A WebRTC video frame goes from camera sensor → 30 stages → display on the far end, in under 200ms. Most of those stages are invisible. Understanding the pipeline is what lets you debug 'why is video frozen' or 'why is latency 800ms instead of 200'.
Capture + encode
Camera sensor (~33ms per frame at 30fps). Hardware encoder (~10-30ms) produces H.264/VP8/VP9/AV1 frame. RTP packetizer splits into ~1200-byte payloads, adds RTP headers + sequence numbers + timestamps.
Network transport
DTLS-SRTP encrypts each RTP packet. UDP socket sends to peer (direct or via TURN server).
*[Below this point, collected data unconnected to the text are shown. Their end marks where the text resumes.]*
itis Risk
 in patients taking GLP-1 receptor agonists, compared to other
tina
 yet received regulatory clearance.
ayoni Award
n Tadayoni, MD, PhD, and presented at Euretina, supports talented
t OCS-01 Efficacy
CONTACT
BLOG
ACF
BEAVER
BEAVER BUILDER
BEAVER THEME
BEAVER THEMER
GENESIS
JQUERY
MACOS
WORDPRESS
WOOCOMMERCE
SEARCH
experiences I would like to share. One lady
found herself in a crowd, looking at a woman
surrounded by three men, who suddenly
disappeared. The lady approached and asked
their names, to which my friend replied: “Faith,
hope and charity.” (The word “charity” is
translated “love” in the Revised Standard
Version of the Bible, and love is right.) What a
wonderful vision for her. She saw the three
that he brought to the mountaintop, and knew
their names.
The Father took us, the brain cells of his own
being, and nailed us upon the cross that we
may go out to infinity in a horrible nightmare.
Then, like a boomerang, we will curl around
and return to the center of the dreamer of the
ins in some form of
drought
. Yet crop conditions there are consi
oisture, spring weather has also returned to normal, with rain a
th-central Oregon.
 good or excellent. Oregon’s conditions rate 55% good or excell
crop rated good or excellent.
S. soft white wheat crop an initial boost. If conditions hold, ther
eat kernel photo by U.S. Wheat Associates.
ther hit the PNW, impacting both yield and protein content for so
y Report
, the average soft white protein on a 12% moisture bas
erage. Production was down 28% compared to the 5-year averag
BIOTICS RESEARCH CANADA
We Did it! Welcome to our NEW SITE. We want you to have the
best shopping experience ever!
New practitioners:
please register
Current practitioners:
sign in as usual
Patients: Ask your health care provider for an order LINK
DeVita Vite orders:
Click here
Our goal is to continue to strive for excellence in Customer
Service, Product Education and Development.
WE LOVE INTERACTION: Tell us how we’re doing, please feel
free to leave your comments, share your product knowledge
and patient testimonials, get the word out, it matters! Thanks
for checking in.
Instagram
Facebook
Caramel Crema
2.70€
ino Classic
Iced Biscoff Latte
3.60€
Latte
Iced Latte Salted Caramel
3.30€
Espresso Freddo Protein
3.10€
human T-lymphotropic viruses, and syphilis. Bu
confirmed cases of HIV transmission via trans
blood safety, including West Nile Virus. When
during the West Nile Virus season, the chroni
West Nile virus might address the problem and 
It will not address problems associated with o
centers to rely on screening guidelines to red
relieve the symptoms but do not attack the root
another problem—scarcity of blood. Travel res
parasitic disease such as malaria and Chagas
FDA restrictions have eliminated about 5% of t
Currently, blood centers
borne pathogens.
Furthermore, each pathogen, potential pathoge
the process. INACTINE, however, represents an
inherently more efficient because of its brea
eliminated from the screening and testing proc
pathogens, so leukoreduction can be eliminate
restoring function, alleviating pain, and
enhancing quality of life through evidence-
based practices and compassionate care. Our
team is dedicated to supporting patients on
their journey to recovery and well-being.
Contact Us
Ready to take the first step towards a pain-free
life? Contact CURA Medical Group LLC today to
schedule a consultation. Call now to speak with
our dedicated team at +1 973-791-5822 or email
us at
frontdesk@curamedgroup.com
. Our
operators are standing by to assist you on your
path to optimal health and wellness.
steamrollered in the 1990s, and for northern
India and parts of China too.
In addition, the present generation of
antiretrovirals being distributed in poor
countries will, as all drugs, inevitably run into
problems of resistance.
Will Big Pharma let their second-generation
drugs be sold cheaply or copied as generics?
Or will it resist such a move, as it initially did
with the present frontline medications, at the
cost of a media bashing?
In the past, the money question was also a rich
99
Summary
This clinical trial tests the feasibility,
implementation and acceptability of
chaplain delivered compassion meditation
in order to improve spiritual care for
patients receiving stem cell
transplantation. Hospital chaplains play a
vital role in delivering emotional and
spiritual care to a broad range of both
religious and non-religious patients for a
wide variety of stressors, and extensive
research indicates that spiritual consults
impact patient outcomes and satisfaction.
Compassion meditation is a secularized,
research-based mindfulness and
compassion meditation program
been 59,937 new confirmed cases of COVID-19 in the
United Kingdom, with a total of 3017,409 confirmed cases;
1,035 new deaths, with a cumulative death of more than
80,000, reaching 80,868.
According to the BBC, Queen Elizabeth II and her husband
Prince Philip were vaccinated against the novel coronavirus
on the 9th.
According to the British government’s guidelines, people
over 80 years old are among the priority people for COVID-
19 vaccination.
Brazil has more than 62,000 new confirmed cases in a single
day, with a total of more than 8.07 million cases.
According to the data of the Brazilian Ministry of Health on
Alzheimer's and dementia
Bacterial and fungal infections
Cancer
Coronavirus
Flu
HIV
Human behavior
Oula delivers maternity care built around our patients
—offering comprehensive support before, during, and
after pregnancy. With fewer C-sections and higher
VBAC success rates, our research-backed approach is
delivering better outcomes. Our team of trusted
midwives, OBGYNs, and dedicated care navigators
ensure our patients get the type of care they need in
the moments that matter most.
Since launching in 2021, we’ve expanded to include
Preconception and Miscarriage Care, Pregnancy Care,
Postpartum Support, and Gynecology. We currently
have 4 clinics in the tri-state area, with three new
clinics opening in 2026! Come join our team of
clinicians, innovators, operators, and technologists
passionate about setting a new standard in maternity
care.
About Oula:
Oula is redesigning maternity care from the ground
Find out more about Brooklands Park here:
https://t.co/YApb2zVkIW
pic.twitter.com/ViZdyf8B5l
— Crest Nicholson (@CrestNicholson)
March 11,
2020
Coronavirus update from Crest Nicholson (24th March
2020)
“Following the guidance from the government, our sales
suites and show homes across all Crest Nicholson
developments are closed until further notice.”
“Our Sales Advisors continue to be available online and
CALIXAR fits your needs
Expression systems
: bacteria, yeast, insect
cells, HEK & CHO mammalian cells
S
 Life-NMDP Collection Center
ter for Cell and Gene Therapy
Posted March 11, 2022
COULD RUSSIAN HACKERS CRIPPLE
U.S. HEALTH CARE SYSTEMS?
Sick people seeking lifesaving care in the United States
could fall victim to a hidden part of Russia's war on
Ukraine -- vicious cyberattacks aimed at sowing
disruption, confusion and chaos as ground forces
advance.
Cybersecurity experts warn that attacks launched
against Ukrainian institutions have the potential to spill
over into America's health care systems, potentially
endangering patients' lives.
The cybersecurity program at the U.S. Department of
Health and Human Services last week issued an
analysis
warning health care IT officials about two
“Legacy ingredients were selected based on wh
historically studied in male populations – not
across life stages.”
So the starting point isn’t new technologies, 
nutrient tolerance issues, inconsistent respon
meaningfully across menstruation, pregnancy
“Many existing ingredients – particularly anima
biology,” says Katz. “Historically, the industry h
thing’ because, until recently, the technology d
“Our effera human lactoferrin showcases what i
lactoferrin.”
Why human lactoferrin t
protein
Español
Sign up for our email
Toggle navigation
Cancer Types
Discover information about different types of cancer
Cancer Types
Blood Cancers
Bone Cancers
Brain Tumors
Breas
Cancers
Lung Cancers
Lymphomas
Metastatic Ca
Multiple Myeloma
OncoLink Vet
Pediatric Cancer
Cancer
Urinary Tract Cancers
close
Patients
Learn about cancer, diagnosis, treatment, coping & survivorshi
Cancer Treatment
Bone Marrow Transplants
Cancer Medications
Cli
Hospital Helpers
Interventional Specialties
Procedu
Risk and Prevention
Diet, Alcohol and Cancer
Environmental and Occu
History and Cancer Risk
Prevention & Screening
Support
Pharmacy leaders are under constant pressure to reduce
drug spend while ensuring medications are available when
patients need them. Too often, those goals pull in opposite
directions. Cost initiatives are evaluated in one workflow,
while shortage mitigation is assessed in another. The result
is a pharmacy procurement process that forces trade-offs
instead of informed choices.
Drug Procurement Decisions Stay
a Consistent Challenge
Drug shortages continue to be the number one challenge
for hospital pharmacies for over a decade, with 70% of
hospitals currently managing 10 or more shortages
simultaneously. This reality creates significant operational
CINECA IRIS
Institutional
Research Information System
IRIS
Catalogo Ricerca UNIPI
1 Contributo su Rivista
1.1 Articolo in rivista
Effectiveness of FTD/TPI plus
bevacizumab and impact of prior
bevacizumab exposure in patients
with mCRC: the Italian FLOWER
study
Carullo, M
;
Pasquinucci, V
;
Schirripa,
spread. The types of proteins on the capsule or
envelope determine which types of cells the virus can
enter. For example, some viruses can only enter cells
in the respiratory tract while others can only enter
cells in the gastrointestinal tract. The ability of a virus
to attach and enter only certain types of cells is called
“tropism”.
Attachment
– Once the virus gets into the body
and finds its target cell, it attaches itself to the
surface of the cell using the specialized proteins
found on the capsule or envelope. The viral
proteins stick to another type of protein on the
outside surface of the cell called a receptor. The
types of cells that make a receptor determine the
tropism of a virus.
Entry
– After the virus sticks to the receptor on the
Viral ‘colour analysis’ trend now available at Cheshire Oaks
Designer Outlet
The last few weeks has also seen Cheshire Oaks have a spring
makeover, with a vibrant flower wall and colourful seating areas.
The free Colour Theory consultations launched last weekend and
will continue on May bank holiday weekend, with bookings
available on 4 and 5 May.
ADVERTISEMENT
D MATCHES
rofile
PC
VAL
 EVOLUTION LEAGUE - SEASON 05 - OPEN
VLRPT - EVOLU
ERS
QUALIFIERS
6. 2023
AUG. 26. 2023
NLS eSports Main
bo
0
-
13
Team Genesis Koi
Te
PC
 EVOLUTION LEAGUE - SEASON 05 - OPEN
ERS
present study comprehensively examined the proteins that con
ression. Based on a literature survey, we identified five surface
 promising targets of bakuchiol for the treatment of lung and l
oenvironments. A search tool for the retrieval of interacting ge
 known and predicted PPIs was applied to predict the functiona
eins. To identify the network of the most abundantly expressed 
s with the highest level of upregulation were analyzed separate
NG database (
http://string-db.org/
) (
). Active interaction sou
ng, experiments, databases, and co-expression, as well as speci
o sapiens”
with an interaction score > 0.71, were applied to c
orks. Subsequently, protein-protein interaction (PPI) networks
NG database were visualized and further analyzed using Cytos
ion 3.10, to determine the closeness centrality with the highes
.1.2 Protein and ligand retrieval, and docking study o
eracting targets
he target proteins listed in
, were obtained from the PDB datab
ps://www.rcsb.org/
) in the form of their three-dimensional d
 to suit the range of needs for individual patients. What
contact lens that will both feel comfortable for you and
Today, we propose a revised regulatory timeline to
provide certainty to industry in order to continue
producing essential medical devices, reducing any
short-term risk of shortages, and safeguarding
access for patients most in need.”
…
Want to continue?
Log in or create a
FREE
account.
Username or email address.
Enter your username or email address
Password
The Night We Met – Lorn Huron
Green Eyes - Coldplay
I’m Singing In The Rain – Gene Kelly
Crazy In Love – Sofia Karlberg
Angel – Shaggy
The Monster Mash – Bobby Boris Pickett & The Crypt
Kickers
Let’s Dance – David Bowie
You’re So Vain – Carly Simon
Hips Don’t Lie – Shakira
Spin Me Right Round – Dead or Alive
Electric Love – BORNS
Network adds 10-200ms RTT. Per-packet jitter handled by jitter buffer on the receive side.
Jitter buffer
Receive side queues incoming packets briefly (~30-100ms) to absorb jitter and reorder out-of-order packets. Adaptive size — grows in bad networks, shrinks in good. Cost: latency added equal to buffer depth.
Decode + render
RTP depacketizer reassembles frames. Hardware decoder (~5-20ms) produces raw YUV. Renderer color-converts to RGB and displays. Output frame rate matches input rate via display sync.
Where latency hides
| Stage | Typical latency |
|---|---|
| Capture | 33ms |
| Encode | 10-30ms |
| Network RTT/2 | 10-100ms |
| Jitter buffer | 30-100ms |
| Decode | 5-20ms |
| Render | 16-33ms |
| Total | ~150-300ms |